La Syrie, depuis quelques mois, fait son retour sur la scène diplomatique internationale avec, en point d’orgue, la visite ce lundi à Washington de l’ancien djihadiste Ahmad al-Chareh. Celui qui est devenu président à la chute du régime de Bachar el-Assad rencontre Donald Trump, une réunion entre deux hommes en train de construire une nouvelle alliance ou la question d’Israël et du Golan ne sont jamais loin. Fabrice Balanche, maître de conférences en géographie à l’Université Lyon2 nous éclaire sur les enjeux de cette rencontre.

Publié le 10 novembre 2025 sur le site web de la RTBF

Par Ghizlane Kounda et Anne Poncelet

Cette visite d’un chef d’État syrien aux États-Unis est une première depuis l’indépendance de la Syrie, en 1946. Quels en sont les enjeux ? 

Fabrice Balanche : « Pour le président syrien, le premier enjeu, c’est d’obtenir l’abrogation du ‘César Act‘, c’est-à-dire des sanctions américaines qui pèsent sur la Syrie. Donald Trump, lors de la première rencontre avec al-Chareh au mois de mai 2025 à Riyad, avait promis la levée des sanctions.
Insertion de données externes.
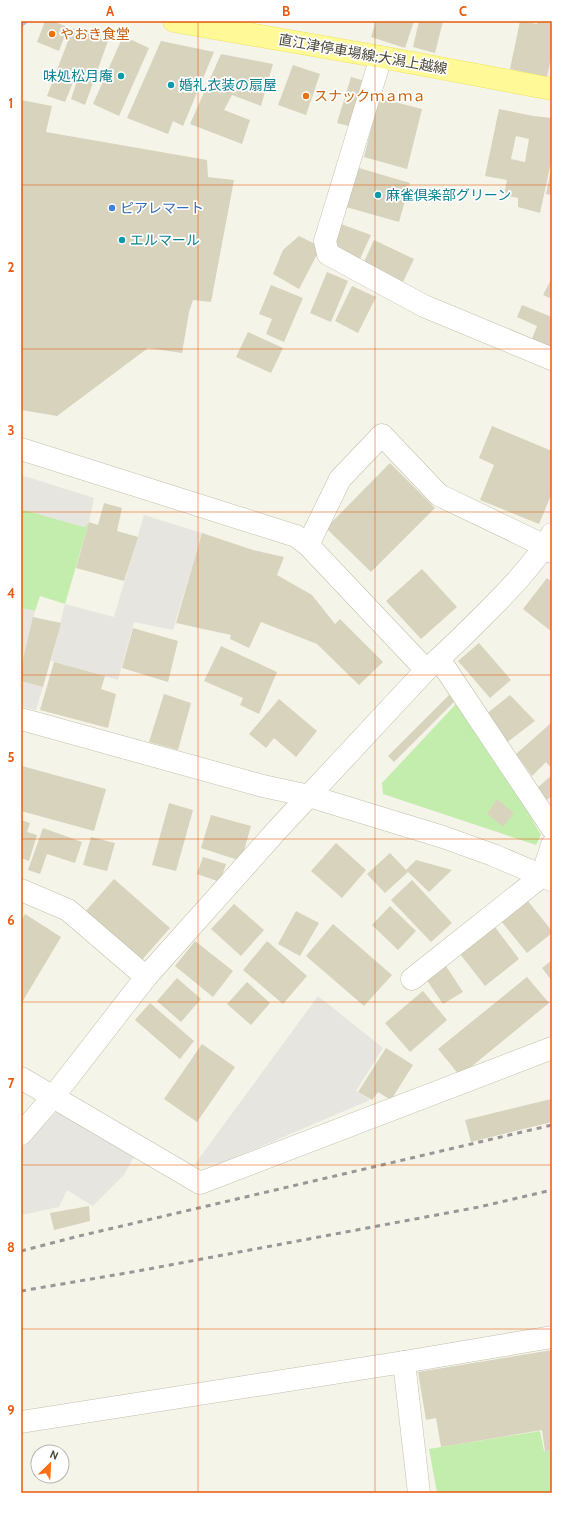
<svg xmlns="http://www.w3.org/2000/svg" width="573" height="1514" font-family="Cabin,'Noto Sans JP',sans-serif">
	<style>
		.green { fill: #c2edad }
		.parking { fill: #e6e5e0 }
		.lines { fill: none; stroke-linecap: round; stroke-linejoin: round }
		.stream { stroke: #9fbff7; stroke-width: 7 }
		.building { fill: #d8d3bc; fill-rule: evenodd }
		.minor-casing { stroke: #c2bfa9; stroke-width: 23 }
		.major-casing { stroke: #eee45d; stroke-width: 23 }
		.minor { stroke: #fff; stroke-width: 22 }
		.major { stroke: #fff997; stroke-width: 22 }
		.rail { stroke: #979797; stroke-width: 3; stroke-dasharray: 5 5; stroke-linecap: butt }
		.grid { fill: none; stroke: #e8590c; stroke-width: 1; stroke-opacity: 0.55 }
		.food-dot { fill: #e8710a; stroke: #fff; stroke-width: 1.5 }
		.culture-dot { fill: #0f9aa8; stroke: #fff; stroke-width: 1.5 }
		.shop-dot { fill: #3f7fe0; stroke: #fff; stroke-width: 1.5 }
		.labels { text-anchor: middle; dominant-baseline: central; stroke-width: 3.5; stroke-linejoin: round; paint-order: stroke }
		.food-label { font-size: 14px; fill: #c56008; stroke: #fff; text-anchor: start }
		.street-label { font-size: 14px; fill: #494636; stroke: #fff }
		.culture-label { font-size: 14px; fill: #0d838f; stroke: #fff; text-anchor: start }
		.shop-label { font-size: 14px; fill: #366cbe; stroke: #fff; text-anchor: start }
		.neatline { fill: none; stroke: #e8590c; stroke-width: 1.5 }
		.grid-label { font-size: 13px; text-anchor: middle; font-weight: bold; fill: #e8590c }
	</style>
	<rect width="100%" height="100%" fill="#f5f4e8"/>
	<g class="green">
		<polygon points="21,509 84,527 89,522 65,604 40,596 35,611 21,608"/>
		<polygon points="456,704 512,785 541,835 536,845 383,794 382,783"/>
		<polygon points="540,1431 544,1451 552,1450 552,1493 437,1493 429,1449"/>
	</g>
	<g class="parking">
		<polygon points="21,475 94,498 89,522 84,527 21,509"/>
		<polygon points="144,515 202,533 173,630 134,622 118,680 51,661 65,604 114,617"/>
		<polygon points="21,608 35,611 21,667"/>
		<polygon points="21,681 43,687 36,710 21,706"/>
		<polygon points="318,996 383,1048 356,1091 370,1100 222,1163 195,1164"/>
		<polygon points="57,1111 135,1155 124,1175 93,1206 67,1190 59,1207 21,1215 21,1149"/>
	</g>
	<g class="lines">
		<polyline class="stream" points="21,23 24,21"/>
	</g>
	<g class="building">
		<polygon points="45,21 52,21 68,27 59,51 37,42"/>
		<polygon points="376,21 414,21 405,48 371,37"/>
		<polygon points="419,21 443,21 435,53 413,47"/>
		<polygon points="520,21 537,24 538,21 552,21 552,54 547,77 510,69"/>
		<polygon points="73,28 108,41 85,105 71,99 77,81 74,80 65,102 47,96"/>
		<polygon points="123,36 149,48 119,116 93,104"/>
		<polygon points="161,41 214,52 183,126 173,121 168,134 127,118"/>
		<polygon points="221,54 273,64 261,106 232,95 224,110 250,120 242,144 190,124"/>
		<polygon points="293,65 320,74 306,115 278,105"/>
		<polygon points="351,77 369,82 356,128 337,123"/>
		<polygon points="379,98 422,109 407,169 364,157"/>
		<polygon points="21,100 52,106 46,132 207,160 208,177 234,180 211,302 193,300 189,312 182,353 148,348 57,416 21,410"/>
		<path d="M499 109 533 116 552 118V158L540 213 518 207V198L504 195 507 180 485 176ZM516 136 529 139 525 162 511 159Z"/>
		<polygon points="359,168 410,183 399,222 346,207"/>
		<polygon points="551,169 552,169 552,195 546,194"/>
		<polygon points="341,224 371,235 359,261 332,249"/>
		<polygon points="299,236 321,247 299,289 273,274 283,250"/>
		<polygon points="374,240 414,259 403,282 363,264"/>
		<polygon points="327,272 348,281 331,322 310,313"/>
		<polygon points="552,278 552,299 543,295"/>
		<polygon points="271,285 303,298 284,342 266,334 272,319 259,314"/>
		<polygon points="352,286 376,297 358,333 335,321"/>
		<polygon points="522,305 552,317 552,356 529,346 537,326 517,317"/>
		<polygon points="248,332 283,348 271,373 236,357"/>
		<polygon points="492,426 552,451 552,493 539,524 480,500 494,465 479,458"/>
		<polygon points="390,463 435,508 371,572 326,528"/>
		<polygon points="104,503 122,508 117,531 138,537 124,581 76,568 89,522 98,525"/>
		<polygon points="202,533 253,550 284,557 277,575 312,595 335,624 340,619 383,662 359,685 317,644 261,622 249,648 230,639 231,635 176,623"/>
		<polygon points="422,569 457,607 421,639 386,601"/>
		<polygon points="547,578 552,582 552,632 523,609"/>
		<polygon points="33,617 61,623 43,687 21,681 21,667"/>
		<polygon points="133,628 178,641 168,682 122,668"/>
		<polygon points="479,643 511,680 490,698 458,661"/>
		<polygon points="221,646 277,672 259,714 240,705 243,698 204,681"/>
		<polygon points="54,662 105,676 101,689 116,694 108,728 40,710"/>
		<polygon points="164,694 191,703 178,750 149,742"/>
		<polygon points="450,694 456,700 394,762 388,756"/>
		<polygon points="510,695 535,721 506,743 485,715"/>
		<polygon points="279,699 317,731 296,757 274,738 266,748 249,734"/>
		<polygon points="551,723 552,769 546,762 532,776 516,754"/>
		<polygon points="22,766 106,789 94,831 21,811"/>
		<polygon points="552,775 552,796 544,802 536,789"/>
		<polygon points="497,799 514,813 503,827 487,814"/>
		<polygon points="169,803 193,810 176,871 152,865"/>
		<polygon points="211,815 251,826 241,861 201,848"/>
		<polygon points="21,820 30,823 27,832 37,835 29,861 21,858"/>
		<polygon points="43,828 82,842 75,863 47,854 40,874 28,870"/>
		<polygon points="91,837 115,843 107,871 83,865"/>
		<polygon points="336,843 366,870 342,898 311,871"/>
		<polygon points="390,853 408,872 385,893 367,874"/>
		<polygon points="203,857 226,864 220,882 197,874"/>
		<polygon points="416,860 452,870 429,892 406,870"/>
		<polygon points="114,879 170,928 141,961 85,912"/>
		<polygon points="412,880 452,923 431,942 391,900"/>
		<polygon points="527,900 552,931 552,933 527,953 501,921"/>
		<polygon points="234,904 264,930 241,956 211,929"/>
		<polygon points="390,906 416,931 398,950 372,925"/>
		<polygon points="296,911 319,923 300,956 278,944"/>
		<polygon points="25,914 61,937 21,1004 21,921"/>
		<polygon points="492,923 519,959 485,986 457,950"/>
		<polygon points="333,924 392,975 364,1006 306,956"/>
		<polygon points="195,941 233,971 213,997 175,966"/>
		<polygon points="267,941 307,976 283,1004 243,970"/>
		<polygon points="552,960 552,981 542,968"/>
		<polygon points="444,963 463,992 443,1004 424,976"/>
		<polygon points="527,977 549,1003 460,1076 438,1049"/>
		<polygon points="177,978 201,999 181,1022 157,1001"/>
		<polygon points="247,982 270,1003 251,1025 227,1004"/>
		<polygon points="423,991 447,1020 410,1052 385,1023"/>
		<polygon points="150,1003 194,1041 180,1059 135,1020"/>
		<polygon points="202,1044 235,1067 197,1122 164,1099"/>
		<polygon points="386,1048 413,1065 391,1100 378,1092 372,1100 358,1092"/>
		<polygon points="551,1099 552,1122 471,1142 465,1120"/>
		<polygon points="89,1206 90,1221 54,1230 50,1213"/>
		<polygon points="552,1350 552,1450 545,1451 542,1430 441,1447 436,1418 426,1420 418,1372"/>
	</g>
	<g class="lines">
		<defs>
			<g id="minor">
				<polyline points="381,57 325,241 328,254 424,306 552,359"/>
				<polyline points="21,449 296,536 308,545 426,670"/>
				<polyline points="308,545 340,479 382,435 439,495 545,546 552,552"/>
				<polyline points="439,659 552,828"/>
				<polyline points="21,719 263,786 309,796 443,837 493,855 552,880"/>
				<polyline points="21,890 68,910 146,977"/>
				<polyline points="412,979 542,876 552,845"/>
				<polyline points="21,1078 200,1183 552,1048"/>
				<path d="M21 1134 53 1097 146 977 279 828 426 670C445 654 462 637 479 620 505 594 534 565 552 534"/>
				<polyline points="404,1362 419,1493"/>
				<polyline points="21,1422 404,1362 552,1337"/>
			</g>
			<polyline id="major" points="174,21 381,57 552,89"/>
		</defs>
		<use href="#minor" class="minor-casing"/>
		<use href="#major" class="major-casing"/>
		<use href="#minor" class="minor"/>
		<use href="#major" class="major"/>
		<g class="rail">
			<polyline points="21,1251 75,1237 552,1125"/>
			<polyline points="21,1291 138,1271 479,1207 552,1190"/>
		</g>
	</g>
	<path class="grid" d="M198 21V1493M375 21V1493M21 185H552M21 349H552M21 512H552M21 675H552M21 839H552M21 1002H552M21 1165H552M21 1329H552"/>
	<g class="food-dot">
		<circle cx="52" cy="34" r="4"/>
		<circle cx="306" cy="96" r="4"/>
	</g>
	<g class="culture-dot">
		<circle cx="121" cy="76" r="4"/>
		<circle cx="171" cy="85" r="4"/>
		<circle cx="378" cy="195" r="4"/>
		<circle cx="122" cy="240" r="4"/>
	</g>
	<circle class="shop-dot" cx="112" cy="208" r="4"/>
	<g class="labels">
		<g class="food-label">
			<text x="60" y="34">やおき食堂</text>
			<text x="314" y="96">スナックｍａｍａ</text>
		</g>
		<g class="street-label">
			<text transform="translate(363 54) rotate(10)">直江津停車場線;大潟上越線</text>
		</g>
		<g class="culture-label">
			<text x="113" y="76" text-anchor="end">味処松月庵</text>
			<text x="179" y="85">婚礼衣装の扇屋</text>
			<text x="386" y="195">麻雀倶楽部グリーン</text>
			<text x="130" y="240">エルマール</text>
		</g>
		<g class="shop-label">
			<text x="120" y="208">ピアレマート</text>
		</g>
	</g>
	<rect width="573" height="1514" fill="none" stroke="#ffffff" stroke-width="44"/>
	<g transform="translate(50 1464) rotate(24)"><circle r="19" fill="#ffffff" stroke="#b6b5af"/>
	<path d="M0-3L7 15L0 10L-7 15Z" fill="#ff6e15"/>
	<text y="-6" font-size="11" font-weight="bold" text-anchor="middle" fill="#494636">N</text>
	</g>
	<rect x="22" y="22" width="529" height="1470" class="neatline"/>
	<g class="grid-label">
		<text x="110" y="16">A</text>
		<text x="286" y="16">B</text>
		<text x="463" y="16">C</text>
		<text x="11" y="108">1</text>
		<text x="11" y="272">2</text>
		<text x="11" y="435">3</text>
		<text x="11" y="598">4</text>
		<text x="11" y="762">5</text>
		<text x="11" y="925">6</text>
		<text x="11" y="1088">7</text>
		<text x="11" y="1252">8</text>
		<text x="11" y="1415">9</text>
	</g>
</svg>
J’étais en Syrie au mois de septembre, rien n’est levé… Donc là, al-Chareh remonte au créneau pour obtenir… que Donald Trump tienne cette promesse.

Le César Act a déjà été abrogé par le Sénat. Il faut encore que cela passe par la Chambre des représentants. Et pour finir, que Donald Trump signe l’abrogation définitive. Cela va prendre encore quelques mois avant que la Syrie soit réintégrée dans le système de paiements internationaux. Tant que ce n’est pas fait : pas d’investissement, pas de retour à une économie normale. »

La fin des sanctions implique-t-elle d’office la relance de l’économie syrienne ?

« Ce n’est pas parce que les sanctions seront levées que l’économie syrienne va se reconstruire. Cela peut aider, mais encore faut-il qu’il y ait un climat de confiance pour cela. […] Les États-Unis poussent l’Europe, les pays du Golfe, à investir en Syrie. Jusqu’à présent, ils nous annoncent… 14 milliards d’investissements étrangers en Syrie, puis 24 milliards. À Noël, ce sera peut-être 50. Mais ce sont des promesses, du vent. Ils veulent faire croire que la Syrie est un pays attractif. En réalité, il n’y a pas du tout d’investissement en Syrie. »

Il y a malgré tout une volonté affichée de Donald Trump de vouloir lever des sanctions, puisque c’est lui qui a poussé la résolution du Conseil de sécurité pour lever des sanctions contre Ahmad al-Chareh lui-même. Malgré tout, ce sont des étapes ?

« Il y a une volonté, mais il y a surtout une attente des États-Unis à l’égard d’Ahmad al-Chareh. La première des choses, l’éléphant qui est au milieu de la pièce et que personne ne veut voir, c’est évidemment le traité de paix avec Israël.

Les Israéliens veulent garder le Golan, veulent garder le contrôle du ciel syrien. La nouvelle armée syrienne n’a pas d’aviation ni de système antiaérien. Et ça, c’est extrêmement difficile à avaler pour Ahmad al-Chareh, qui s’est appelé quand même, pendant 20 ans, Abou Mohamed Al-Jolani. C’était son nom de guerre. Al-Jolani, ça veut dire le Golanais.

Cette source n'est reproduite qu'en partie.